But should purity (no side-effects) really be construed as a type-system benefit? It seems one could just use e.g. a pure subset of scheme (or some other language with at least one-shot continuations), and only allow side-effects in the scheduler code.

[note: this is not a statement about the usefulness of static typing - just about how this system is tied to it]



I also find it ironic that they use a pure functional language to allow an imperative style.

Perhaps this just reflects the necessity of ordering for useable concurrency.

Starting with purity and

Starting with purity and using something akin to a monadic typing discipline ("all effects take place via a monad which shows up in the type of the result values") allows precise control of which side-effects are possible when. So being able to mix purity and impurity effectively without blurring the boundaries is indeed a type system benefit.

How does yield work?

I found this article very interesting...

It seems to me that the functionally pure code that lies "between" the system calls are lazy thunks, which would get evaluated at the time the system call requires the values. Is this right?

If so, how would the yield primitive work? What forces the evaluation of the pure code that lies between a pair of yield syscalls in the trace stream?

the scheduler I'd think.

I'd think it'd be the scheduler that forces the evaluation.

Continuation-Value duality

Everytime I see this paper or look at it, I immediately think of Olin Shiver's Continuations and Threads: Expressing Machine Concurrency Directly in Advanced Languages (PS) and that essentially, down at the bottom, the continuation-value duality (or the duality induced by the not operator) is where Lauer and Needham's duality comes from.
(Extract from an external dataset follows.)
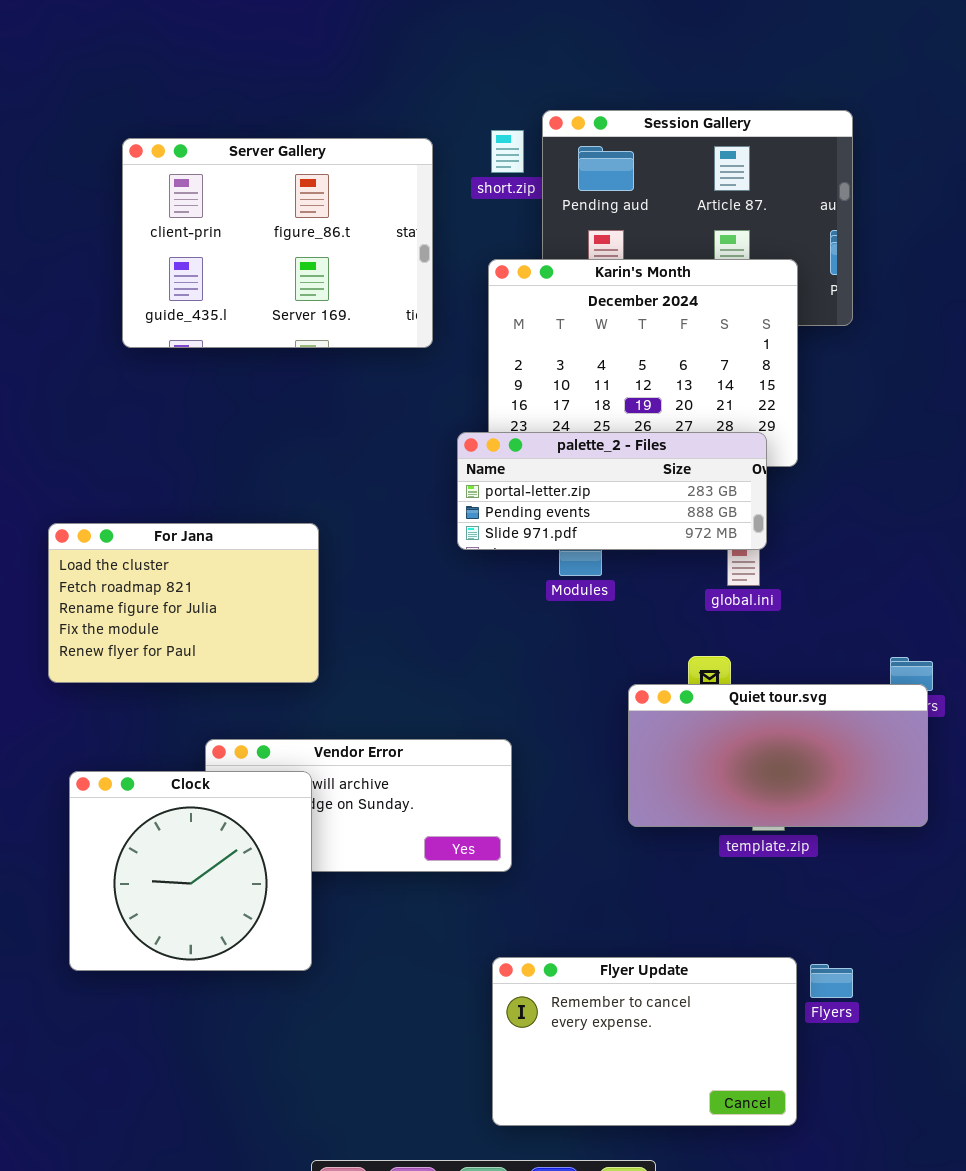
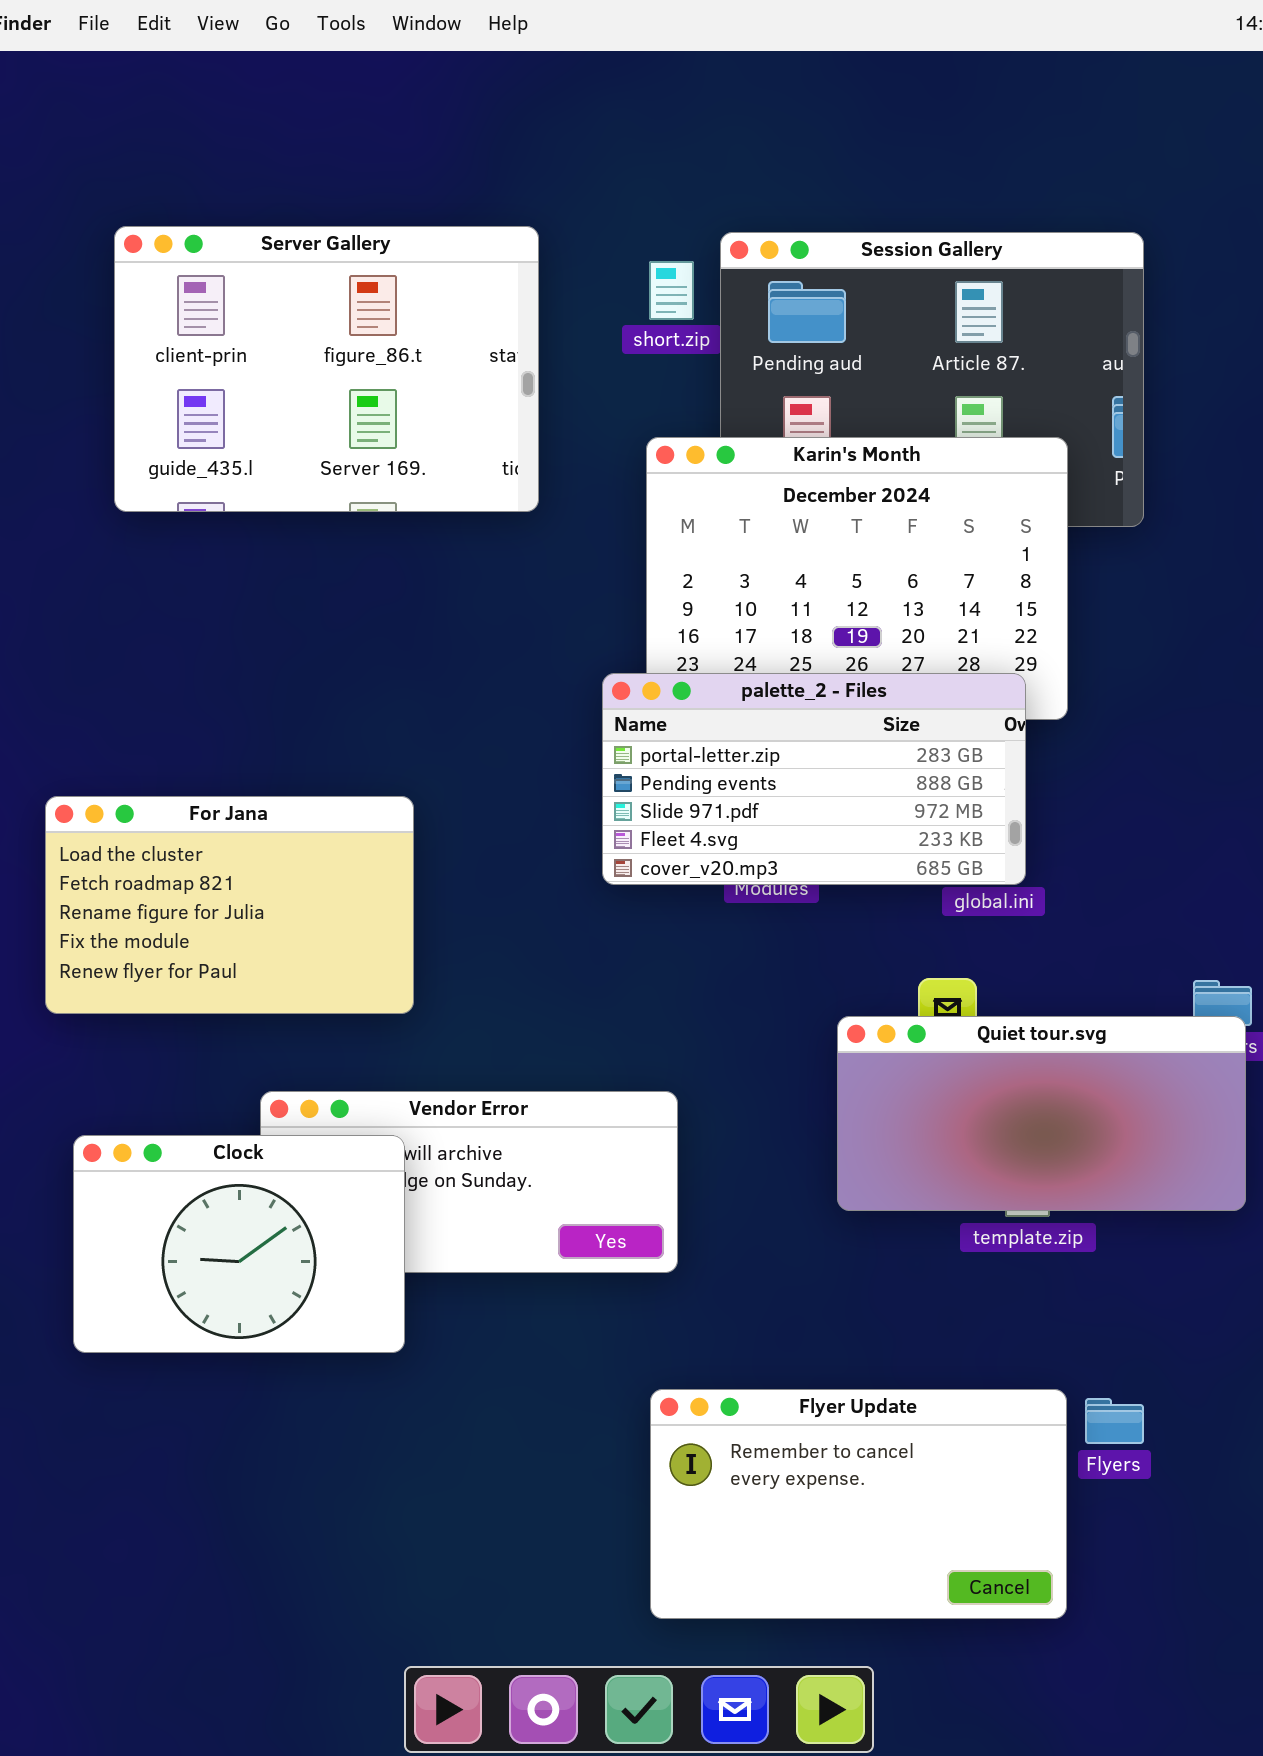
Server Gallery: [122,138,433,348] -> [114,226,539,512], moved
palette_2 - Files: [457,432,767,550] -> [602,673,1026,885], resized
Clock: [69,771,312,971] -> [73,1135,405,1353], resized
I have the beginnings of some half-baked ideas on how.

[edit]
Hmm, this line:

The relationship between threads and events can be made
explicit using a continuation-passing style (CPS) translation
[3].

suggests Andrew Appel already did this in Compiling with Continuations.

Paper has moved

Now here.

Paper missing

Seems that link is now also dead.

I found an older (?) paper here:

A Language-based Approach to Unifying Events and Threads